Admixture Mapping of Subclinical Atherosclerosis and Subsequent Clinical Events Among African Americans in 2 Large Cohort Studies
Local ancestry may contribute to the disproportionate burden of subclinical and clinical cardiovascular disease among admixed African Americans compared with other populations, suggesting a rationale for admixture mapping.Methods and Results—
We estimated local European ancestry (LEA) using Local Ancestry inference in adMixed Populations using Linkage Disequilibrium method (LAMP-LD) and evaluated the association with common carotid artery intima–media thickness (cCIMT) using multivariable linear regression analysis among 1554 African Americans from MESA (Multi-Ethnic Study of Atherosclerosis). We conducted secondary analysis to examine the significant cCIMT–LEA associations with clinical cardiovascular disease events. We observed genome-wide significance in relation to cCIMT association with the SERGEF gene (secretion-regulating guanine nucleotide exchange factor; β=0.0137; P=2.98×10−4), also associated with higher odds of stroke (odds ratio=1.71; P=0.02). Several regions, in particular CADPS gene (Ca2+-dependent secretion activator 1) region identified in MESA, were also replicated in the ARIC cohort (Atherosclerosis Risk in Communities).
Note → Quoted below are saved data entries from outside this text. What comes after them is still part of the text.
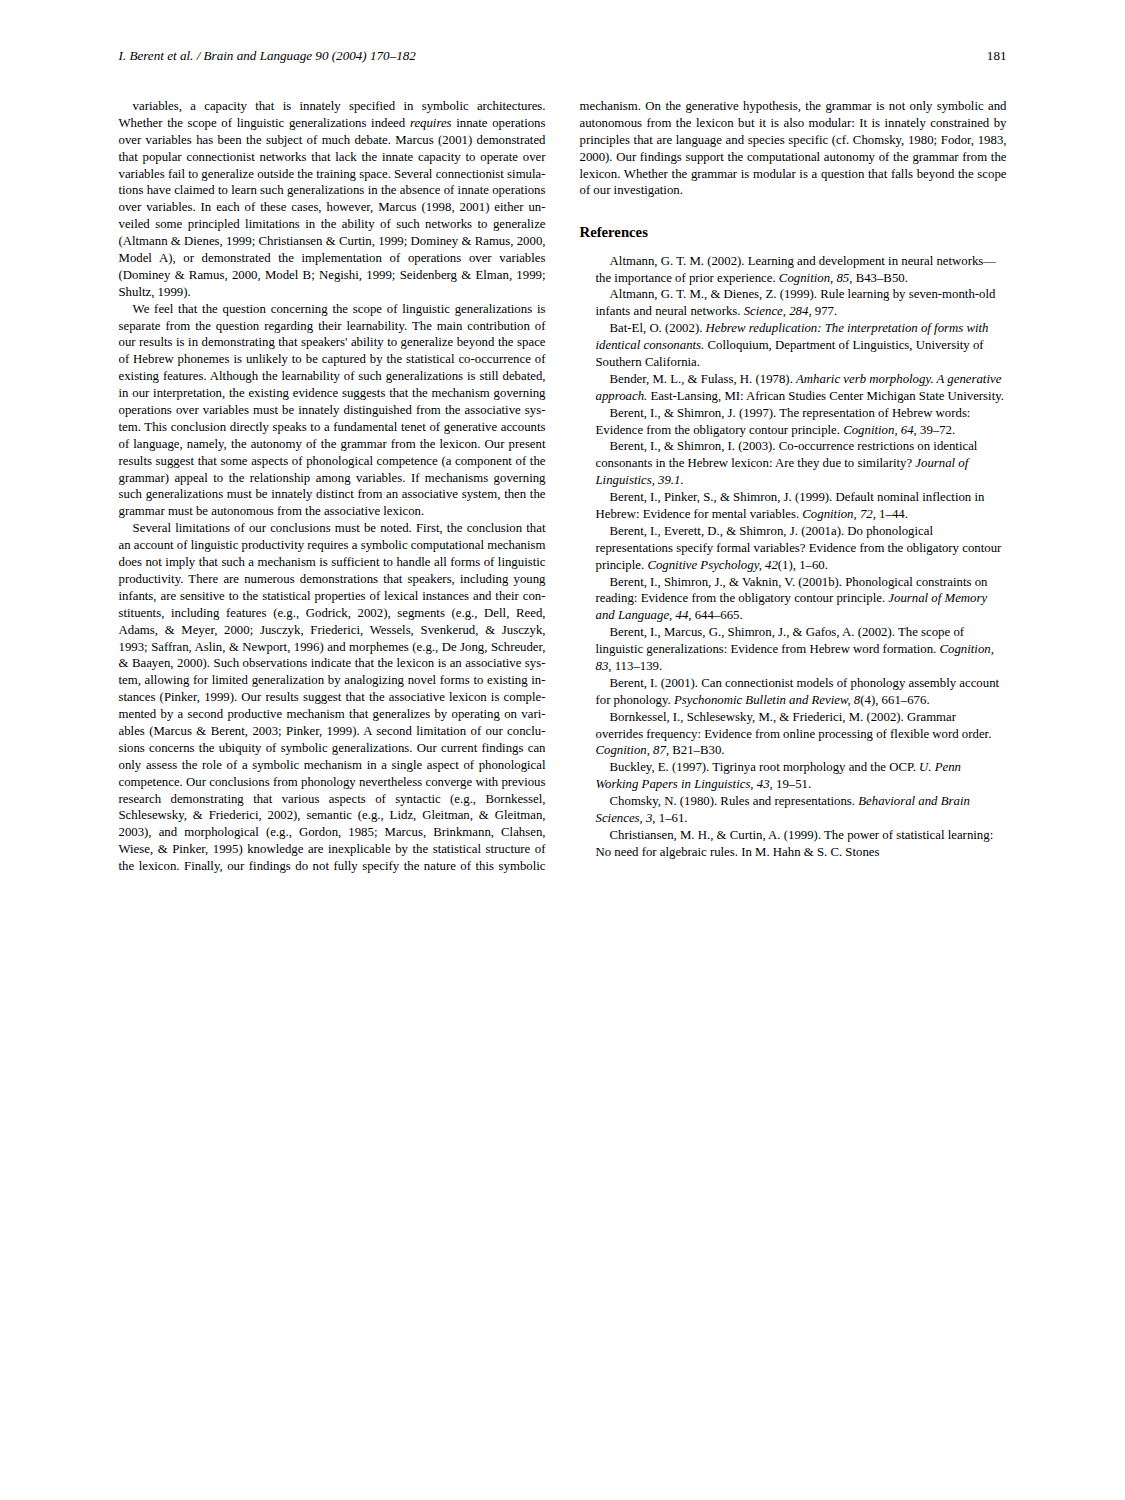I. Berent et al. / Brain and Language 90 (2004) 170–182 181
variables, a capacity that is innately specified in symbolic architectures. Whether the scope of linguistic generalizations indeed requires innate operations over variables has been the subject of much debate. Marcus (2001) demonstrated that popular connectionist networks that lack the innate capacity to operate over variables fail to generalize outside the training space. Several connectionist simulations have claimed to learn such generalizations in the absence of innate operations over variables. In each of these cases, however, Marcus (1998, 2001) either unveiled some principled limitations in the ability of such networks to generalize (Altmann & Dienes, 1999; Christiansen & Curtin, 1999; Dominey & Ramus, 2000, Model A), or demonstrated the implementation of operations over variables (Dominey & Ramus, 2000, Model B; Negishi, 1999; Seidenberg & Elman, 1999; Shultz, 1999).
We feel that the question concerning the scope of linguistic generalizations is separate from the question regarding their learnability. The main contribution of our results is in demonstrating that speakers' ability to generalize beyond the space of Hebrew phonemes is unlikely to be captured by the statistical co-occurrence of existing features. Although the learnability of such generalizations is still debated, in our interpretation, the existing evidence suggests that the mechanism governing operations over variables must be innately distinguished from the associative system. This conclusion directly speaks to a fundamental tenet of generative accounts of language, namely, the autonomy of the grammar from the lexicon. Our present results suggest that some aspects of phonological competence (a component of the grammar) appeal to the relationship among variables. If mechanisms governing such generalizations must be innately distinct from an associative system, then the grammar must be autonomous from the associative lexicon.
Several limitations of our conclusions must be noted. First, the conclusion that an account of linguistic productivity requires a symbolic computational mechanism does not imply that such a mechanism is sufficient to handle all forms of linguistic productivity. There are numerous demonstrations that speakers, including young infants, are sensitive to the statistical properties of lexical instances and their constituents, including features (e.g., Godrick, 2002), segments (e.g., Dell, Reed, Adams, & Meyer, 2000; Jusczyk, Friederici, Wessels, Svenkerud, & Jusczyk, 1993; Saffran, Aslin, & Newport, 1996) and morphemes (e.g., De Jong, Schreuder, & Baayen, 2000). Such observations indicate that the lexicon is an associative system, allowing for limited generalization by analogizing novel forms to existing instances (Pinker, 1999). Our results suggest that the associative lexicon is complemented by a second productive mechanism that generalizes by operating on variables (Marcus & Berent, 2003; Pinker, 1999). A second limitation of our conclusions concerns the ubiquity of symbolic generalizations. Our current findings can only assess the role of a symbolic mechanism in a single aspect of phonological competence. Our conclusions from phonology nevertheless converge with previous research demonstrating that various aspects of syntactic (e.g., Bornkessel, Schlesewsky, & Friederici, 2002), semantic (e.g., Lidz, Gleitman, & Gleitman, 2003), and morphological (e.g., Gordon, 1985; Marcus, Brinkmann, Clahsen, Wiese, & Pinker, 1995) knowledge are inexplicable by the statistical structure of the lexicon. Finally, our findings do not fully specify the nature of this symbolic mechanism. On the generative hypothesis, the grammar is not only symbolic and autonomous from the lexicon but it is also modular: It is innately constrained by principles that are language and species specific (cf. Chomsky, 1980; Fodor, 1983, 2000). Our findings support the computational autonomy of the grammar from the lexicon. Whether the grammar is modular is a question that falls beyond the scope of our investigation.
References
Altmann, G. T. M. (2002). Learning and development in neural networks—the importance of prior experience. Cognition, 85, B43–B50.
Altmann, G. T. M., & Dienes, Z. (1999). Rule learning by seven-month-old infants and neural networks. Science, 284, 977.
Bat-El, O. (2002). Hebrew reduplication: The interpretation of forms with identical consonants. Colloquium, Department of Linguistics, University of Southern California.
Bender, M. L., & Fulass, H. (1978). Amharic verb morphology. A generative approach. East-Lansing, MI: African Studies Center Michigan State University.
Berent, I., & Shimron, J. (1997). The representation of Hebrew words: Evidence from the obligatory contour principle. Cognition, 64, 39–72.
Berent, I., & Shimron, I. (2003). Co-occurrence restrictions on identical consonants in the Hebrew lexicon: Are they due to similarity? Journal of Linguistics, 39.1.
Berent, I., Pinker, S., & Shimron, J. (1999). Default nominal inflection in Hebrew: Evidence for mental variables. Cognition, 72, 1–44.
Berent, I., Everett, D., & Shimron, J. (2001a). Do phonological representations specify formal variables? Evidence from the obligatory contour principle. Cognitive Psychology, 42(1), 1–60.
Berent, I., Shimron, J., & Vaknin, V. (2001b). Phonological constraints on reading: Evidence from the obligatory contour principle. Journal of Memory and Language, 44, 644–665.
Berent, I., Marcus, G., Shimron, J., & Gafos, A. (2002). The scope of linguistic generalizations: Evidence from Hebrew word formation. Cognition, 83, 113–139.
Berent, I. (2001). Can connectionist models of phonology assembly account for phonology. Psychonomic Bulletin and Review, 8(4), 661–676.
Bornkessel, I., Schlesewsky, M., & Friederici, M. (2002). Grammar overrides frequency: Evidence from online processing of flexible word order. Cognition, 87, B21–B30.
Buckley, E. (1997). Tigrinya root morphology and the OCP. U. Penn Working Papers in Linguistics, 43, 19–51.
Chomsky, N. (1980). Rules and representations. Behavioral and Brain Sciences, 3, 1–61.
Christiansen, M. H., & Curtin, A. (1999). The power of statistical learning: No need for algebraic rules. In M. Hahn & S. C. Stones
We observed other cCIMT–LEA regions associated with other clinical events, most notably the regions harboring CKMT2 gene (creatine kinase, mitochondrial 2) and RASGRF2 gene (Ras protein–specific guanine nucleotide–releasing factor 2) with all clinical events except stroke, the LRRC3B gene (leucine-rich repeat containing 3B) with myocardial infarction, the PRMT3 gene (protein arginine methyltransferase 3) with stroke, and the LHFPL2 gene (lipoma high mobility group protein I-C fusion partner-like 2) with hard and all coronary heart disease.Conclusions—
We identified several novel LEA regions, in addition to previously identified genetic variations, associated with cCIMT and cardiovascular disease events among African Americans.